Cela fait déjà deux semaines que Neuf mois ferme d’Albert Dupontel est sorti sur les écrans. Pourtant, nous ne l’avions pas chroniqué sur ciaovivalaculture. Honte à nous ! Surtout qu’il connait un joli succès mérité .
Cela confirme que le rapport qualité/prix de Dupontel (si tant que l’on puisse parler comme cela d’un objet culturel, mais c’est aussi une industrie) est bien plus grand que celui d’un Dany Boon, qui avec son Eyjafakupffrtejhbkhdfqdsc fait un peu flop. Pourtant si Dany Boon fait flop avec tous ses films depuis les Ch’tis, il continue d’être payé des millions. Allez comprendre cette logique. Quant à Dupontel, lui, il continue à son échelle, de réaliser de franc succès publics et populaires avec toujours son univers si personnel, complément barré et déjanté, son humour trash et gore. Neuf mois fermes est bien dans la même lignée. Ce n’est pas un homme à compromission.
Ariane Felder est une juge célibataire, n’aimant pas s’amuser préférant se concentrer sur ses dossiers. Son sérieux va pourtant se trouver perverti un soir de réveillon dont elle ne se souvient plus. Quelques mois plus tard, on lui apprend qu’elle est enceinte.
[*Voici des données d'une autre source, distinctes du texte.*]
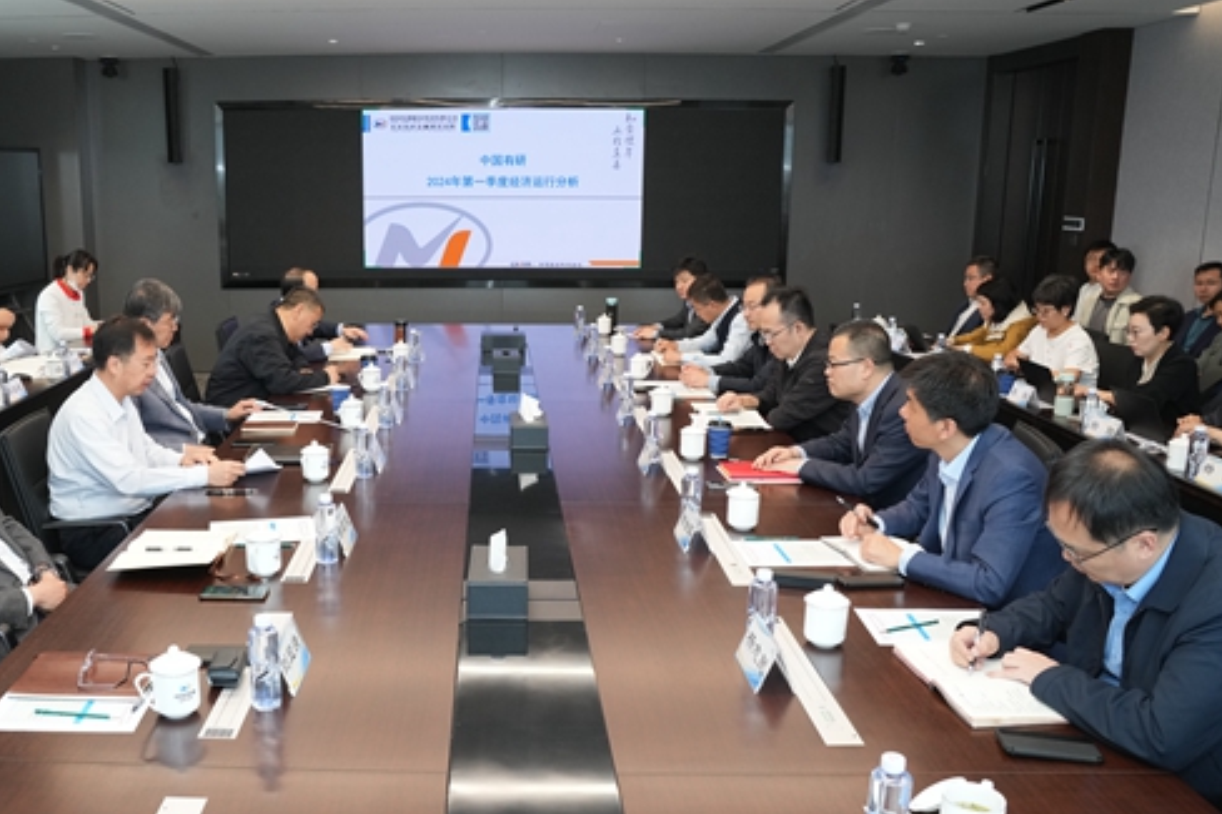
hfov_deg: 57.9
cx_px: 451
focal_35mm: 32
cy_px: 432
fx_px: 1086
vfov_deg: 41.1
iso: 1600
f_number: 5.6
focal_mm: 24
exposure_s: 1/100
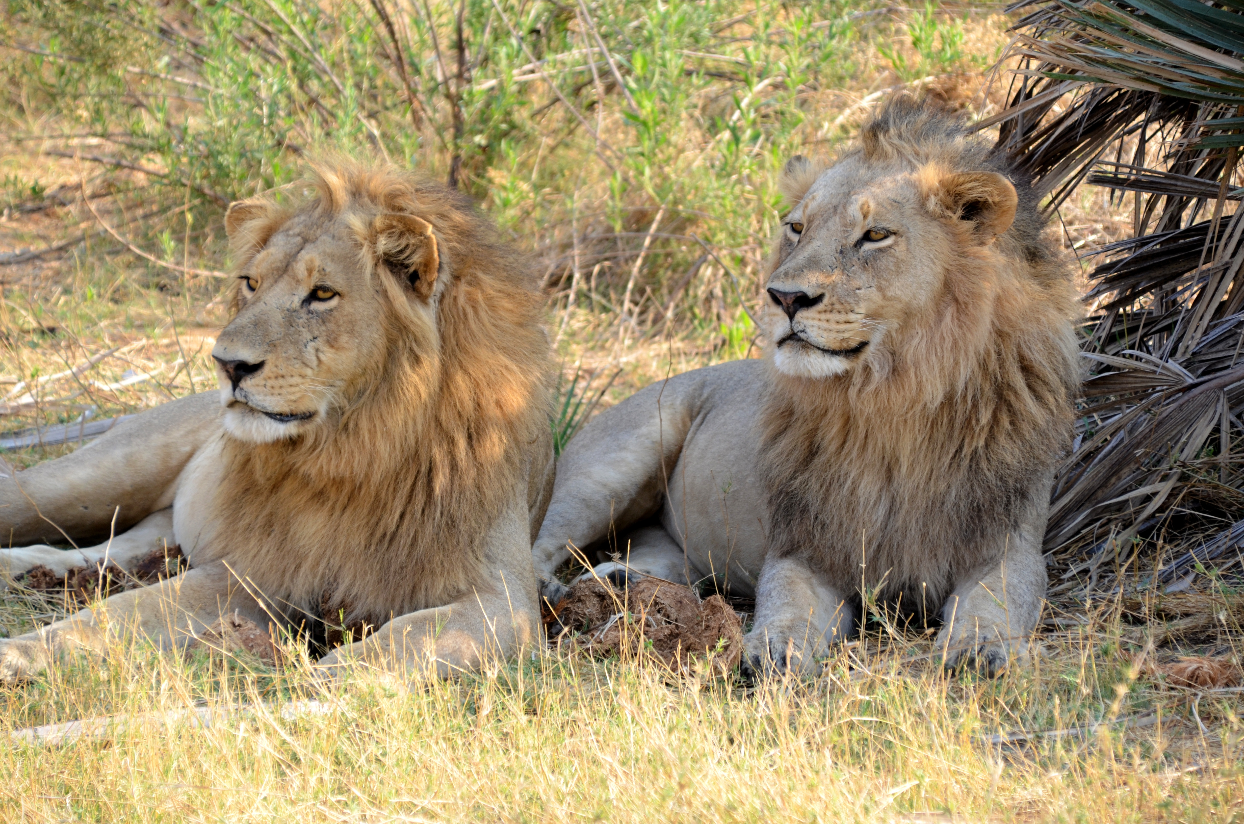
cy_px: 412
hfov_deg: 10.6
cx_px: 622
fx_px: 6724
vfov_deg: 7.0
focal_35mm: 195
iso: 200
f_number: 6.7
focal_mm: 130
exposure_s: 1/180
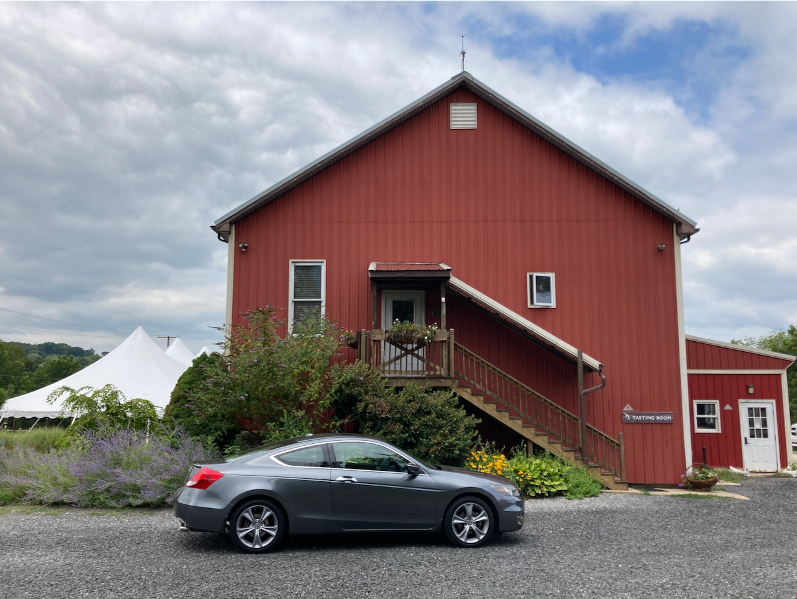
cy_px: 300
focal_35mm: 28
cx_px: 398
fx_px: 645
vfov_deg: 49.8
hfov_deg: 63.4
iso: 20
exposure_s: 1/2183
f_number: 1.8
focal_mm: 3.99
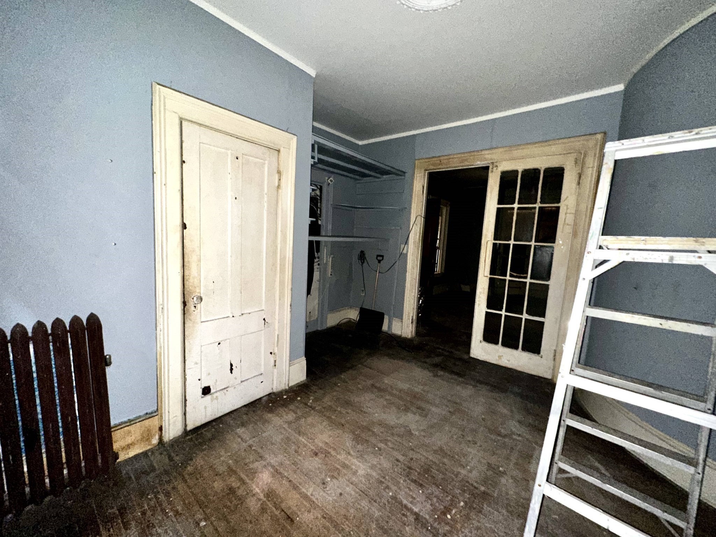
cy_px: 268
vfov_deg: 85.7
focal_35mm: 14
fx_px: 290
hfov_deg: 102.1
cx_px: 358
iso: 640
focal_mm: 2.22
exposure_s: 1/16
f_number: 2.2
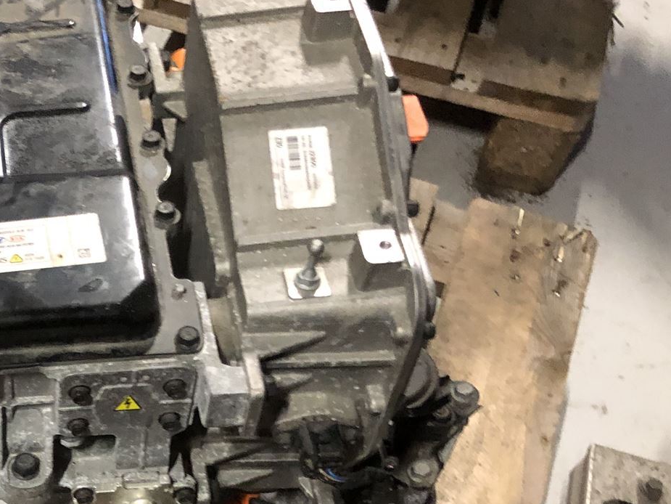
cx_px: -48
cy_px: 518
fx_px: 1202
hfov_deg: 28.6
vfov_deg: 22.6
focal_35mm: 62
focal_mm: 3.99
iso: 100
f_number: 1.8
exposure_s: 1/6
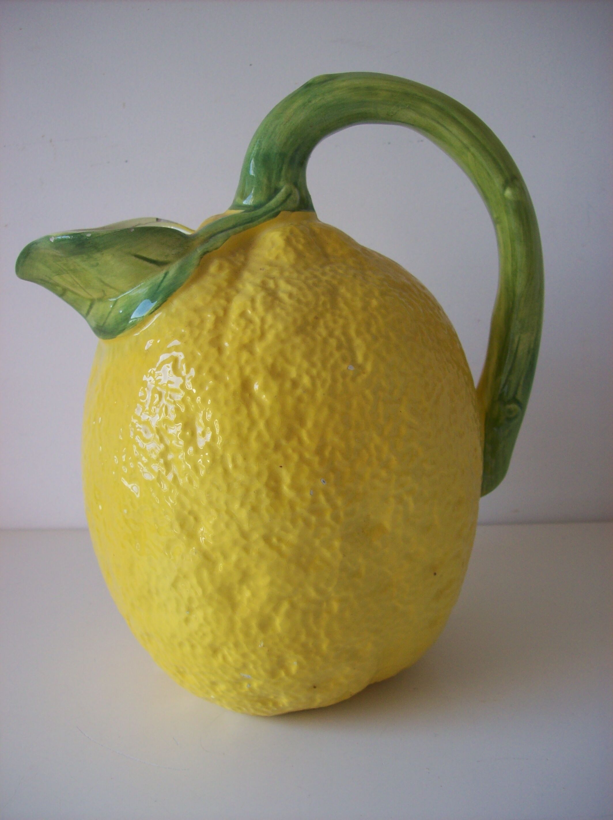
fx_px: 852
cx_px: 306
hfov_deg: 39.6
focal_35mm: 36
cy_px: 410
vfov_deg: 51.4
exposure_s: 1/111
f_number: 2.7
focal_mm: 6
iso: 80
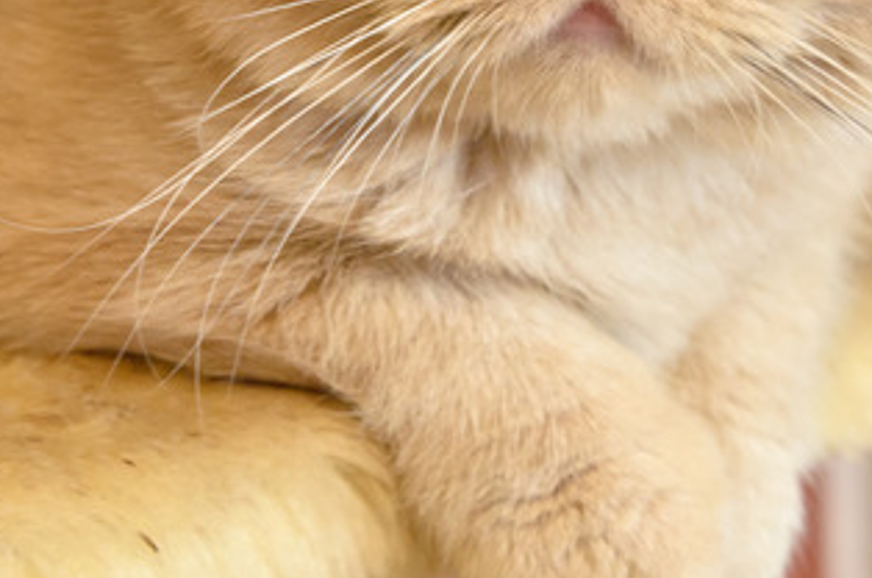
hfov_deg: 11.5
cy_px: -28
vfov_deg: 7.6
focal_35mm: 179
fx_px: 4327
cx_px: 530
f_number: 6.3
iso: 2000
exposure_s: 1/80
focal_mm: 48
Utilisant les moyens de la justice pour connaitre le père, elle s’aperçoit que celui-ci est un dangereux criminel déjà fiché, Bob Nolan, arrêté pour avoir découpé et mangé les yeux d’un vieillard.
Le film commence par un scène de réveillon dans le hall du palais de justice, suintant le malsain. Dupontel sait tout de suite comment installer ce style d’ambiance mais en en faisant trop, toujours beaucoup trop pour que ce malsain ou gore en devienne hilarant, burlesque. Parce que tout le film est ainsi, too much, de la scène d’avortement à celle de l’autopsie en passant par les différentes versions imaginées du meurtre. Cela louche – comme le légiste, un Philippe Duquesne, excellent ! vers la bande dessinée par cette surabondance de personnages caricaturaux et d’invraisemblances. Dupontel est un fan des Monthy Python et cela se voit.

Depuis que Bernie son premier film, qui l’avait propulsé sur le devant de la scène cinématographique, Dupontel ne change pas d’un iota. Tous ses films dézinguent à tout va. Une caméra rempli d’une énergie débordante, une jubilation sincère de faire du cinéma, un sens de l’effet et du grotesque. Voilà les forces du cinéma de Dupontel. Mais surtout, il a cette capacité à donner du corps et de l’âme à ses personnages. C’est cela un des points les plus importants pour réussir une telle comédie. C’est très difficile ce genre d’entreprise. Les personnages du criminel interprété par Dupontel ou de la juge interprétée par Sandrine Kiberlain sont attachants immédiatement. Surtout, on y croit malgré leur exagération,et leurs stéréotypes. Kiberlain comme Dupontel jouent très souvent sur ces fissures qui humanisent leurs personnages. Ils aiment marcher sur cette corde où le juste équilibre est délicat. Soulignons quand même que Kiberlain s’affirme de plus en plus comme une actrice extrêmement drôle depuis quelques films (Tip Top, Les Gamins, Pauline Détective…). Après avoir été cantonée très longtemps aux drames, elle explose aujourd’hui dans un autre genre, prenant un plaisir non dissimulé à l’écran pour ces rôles de déjantées.
On vous dirait bien d’avoir le coeur accroché pour Neuf mois ferme car des bras sont coupés, des yeux mangés mais en fait ce n’est pas la peine. Le dixième degré d’humour bat son plein et fonctionne à merveille. Il est rare de rire d’une énucléation ou d’une amputation. Dupontel y arrive. C’est bien un des seuls.
Julien Camy
PS: quelques petites apparitions savoureuses sont à chercher dans le film notamment le Monthy Python Terry Gilliam (déjà vu dans son précédent Enfermé dehors), Jean Dujardin, Ray Cooder, mais aussi les réalisateurs Gaspard Noé et Jan Kounen.